A la vera del camino un grupo de hombres carga un camión con caña de azúcar recién cortada, mientras otro vehículo lleno —conocido popularmente como “despeinada”— se dirige al ingenio cercano, donde la molienda empezó temprano, a juzgar por el espeso humo que exhala el chacuaco, la enorme chimenea que anuncia el inicio de la zafra.

Sergio Armando habla de México, de su extenso territorio y de las oportunidades que brinda para salir adelante. Lamenta la violencia que vive el país, pero destaca que en Centroamérica ese uso y abuso de armas está presente desde la década de los setenta. Una visión desde el sur.



Otro viaje sin contratiempos. El chapín regresará en avión a Houston y en un mes retomará el camino del transmigrante.

### [Qué hacer]
Reescribe como lista breve el párrafo del pasaje que empieza con «Sergio Armando habla de México», conservando sus datos principales. Las filas no guardan relación con el pasaje.

### [Extracto de datos]
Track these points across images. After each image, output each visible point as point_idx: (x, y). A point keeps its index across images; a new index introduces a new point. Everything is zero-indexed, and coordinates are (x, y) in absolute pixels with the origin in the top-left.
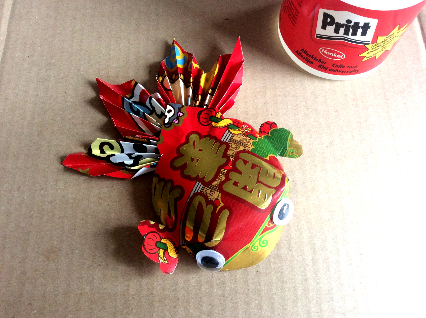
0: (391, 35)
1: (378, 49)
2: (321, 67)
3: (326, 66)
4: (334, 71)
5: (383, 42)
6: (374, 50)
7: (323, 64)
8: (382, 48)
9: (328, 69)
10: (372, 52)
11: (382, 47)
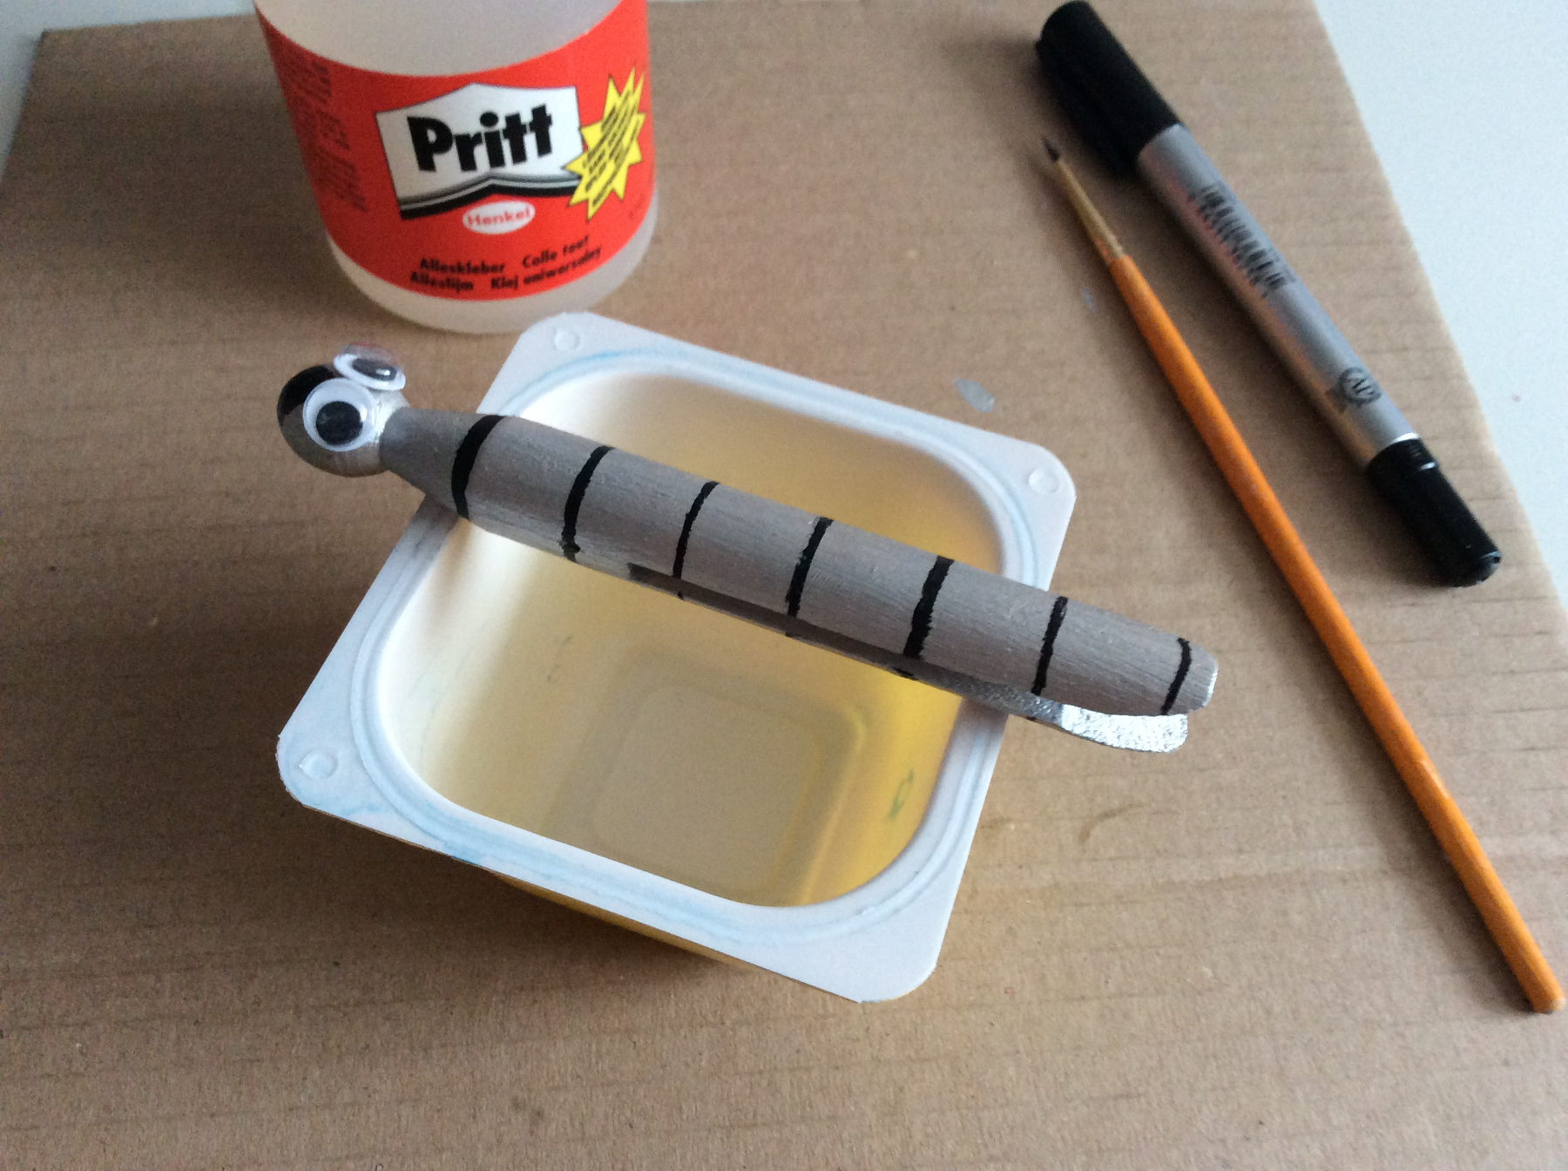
0: (611, 114)
1: (604, 165)
2: (500, 282)
3: (509, 274)
4: (538, 278)
5: (602, 141)
6: (596, 170)
7: (498, 275)
8: (613, 158)
9: (521, 282)
10: (595, 179)
11: (611, 155)
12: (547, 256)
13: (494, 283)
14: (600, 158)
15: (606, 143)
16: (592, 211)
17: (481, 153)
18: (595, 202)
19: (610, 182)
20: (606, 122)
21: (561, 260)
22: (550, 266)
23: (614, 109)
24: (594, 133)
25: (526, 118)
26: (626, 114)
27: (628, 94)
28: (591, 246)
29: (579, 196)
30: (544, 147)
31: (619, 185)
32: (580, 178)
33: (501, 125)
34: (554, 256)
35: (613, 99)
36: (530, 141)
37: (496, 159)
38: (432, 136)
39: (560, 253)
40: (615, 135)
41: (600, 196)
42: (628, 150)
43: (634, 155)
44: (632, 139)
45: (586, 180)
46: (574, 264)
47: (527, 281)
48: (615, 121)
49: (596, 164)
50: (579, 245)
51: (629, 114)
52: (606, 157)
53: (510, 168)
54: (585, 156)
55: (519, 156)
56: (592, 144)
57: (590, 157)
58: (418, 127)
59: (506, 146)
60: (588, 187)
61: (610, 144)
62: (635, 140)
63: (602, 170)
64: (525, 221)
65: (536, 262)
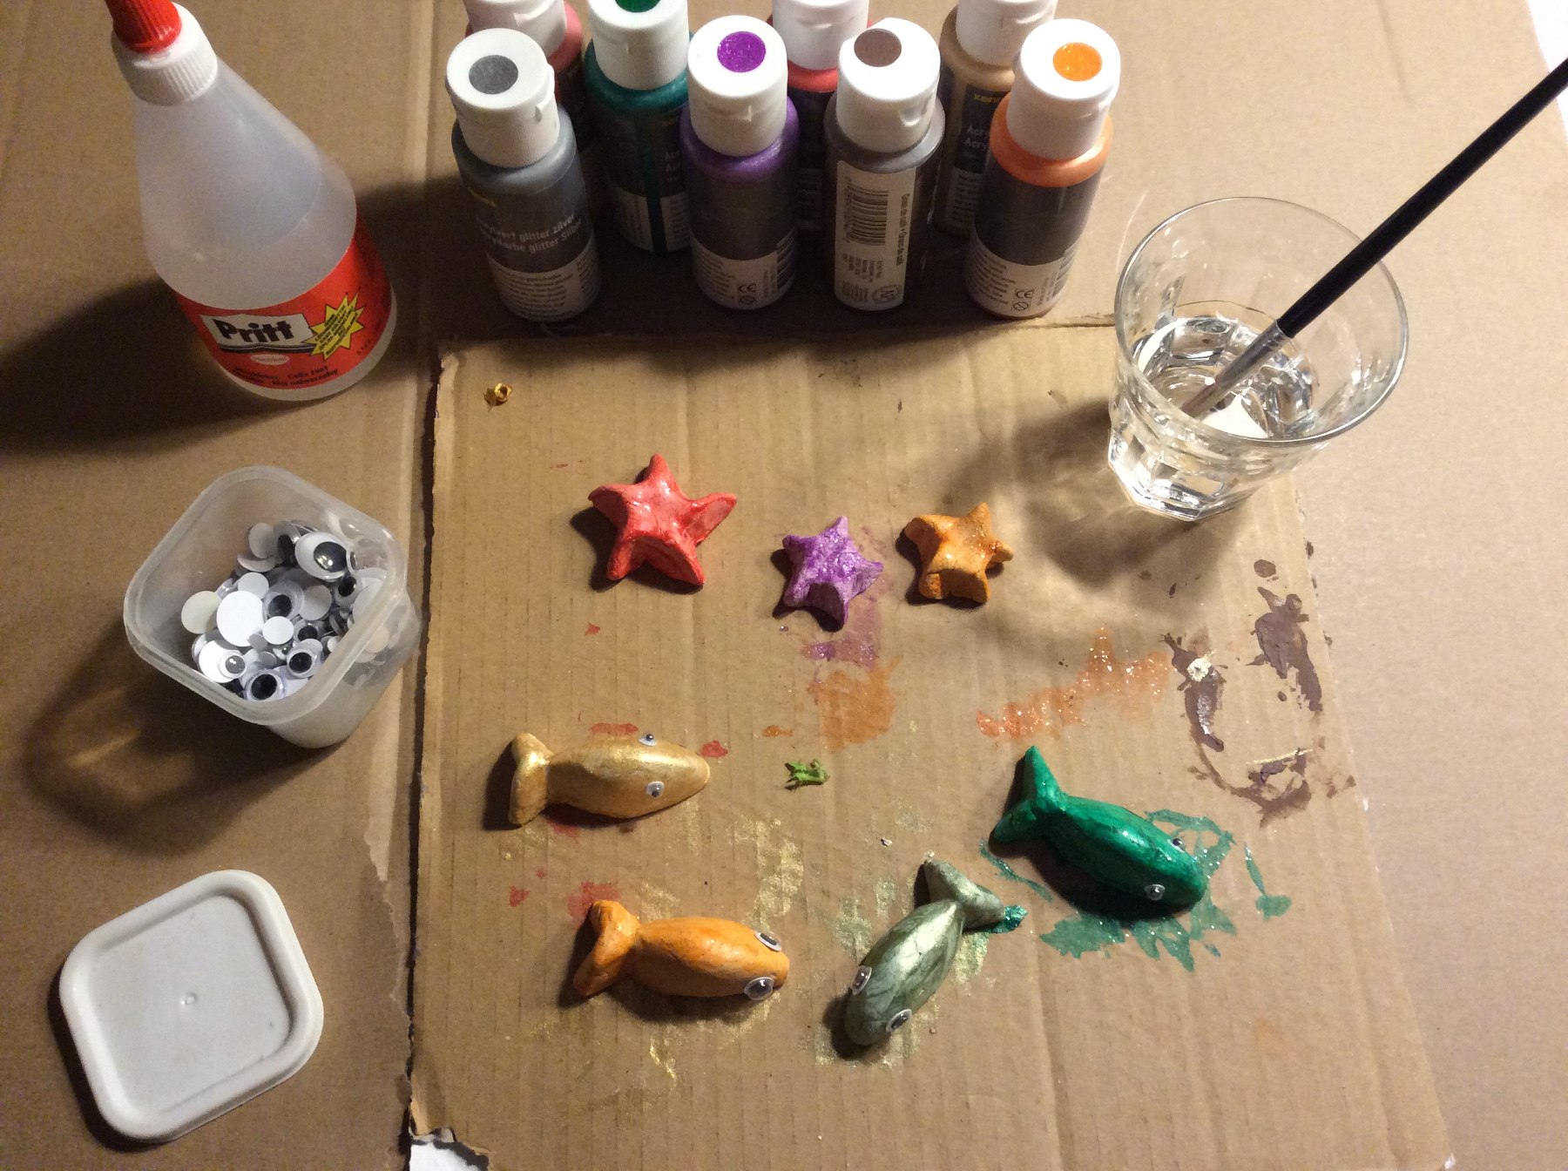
12: (300, 375)
13: (274, 383)
14: (327, 336)
15: (330, 330)
16: (326, 357)
17: (252, 336)
18: (328, 353)
19: (337, 343)
20: (329, 321)
21: (311, 376)
22: (304, 379)
23: (333, 316)
24: (320, 328)
25: (274, 325)
26: (343, 315)
27: (344, 307)
28: (330, 369)
29: (316, 351)
30: (288, 335)
31: (346, 343)
32: (315, 345)
33: (261, 328)
34: (306, 374)
35: (330, 312)
36: (279, 334)
37: (262, 339)
38: (226, 328)
39: (310, 374)
40: (336, 325)
41: (331, 350)
42: (348, 329)
43: (356, 327)
44: (351, 323)
45: (319, 344)
46: (320, 378)
47: (293, 383)
48: (334, 321)
49: (324, 339)
50: (322, 370)
51: (346, 315)
52: (332, 335)
53: (269, 342)
54: (316, 337)
55: (274, 338)
56: (319, 332)
57: (319, 337)
58: (220, 324)
59: (266, 335)
60: (321, 348)
61: (333, 330)
62: (355, 323)
63: (329, 340)
64: (285, 362)
65: (296, 376)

### [Resultado del ejercicio]
- Sergio Armando habla de México, de su extenso territorio y de las oportunidades que ofrece para salir adelante.
- Lamenta la violencia que vive el país.
- Destaca que en Centroamérica el uso y abuso de armas está presente desde la década de los setenta.
- Es una visión desde el sur.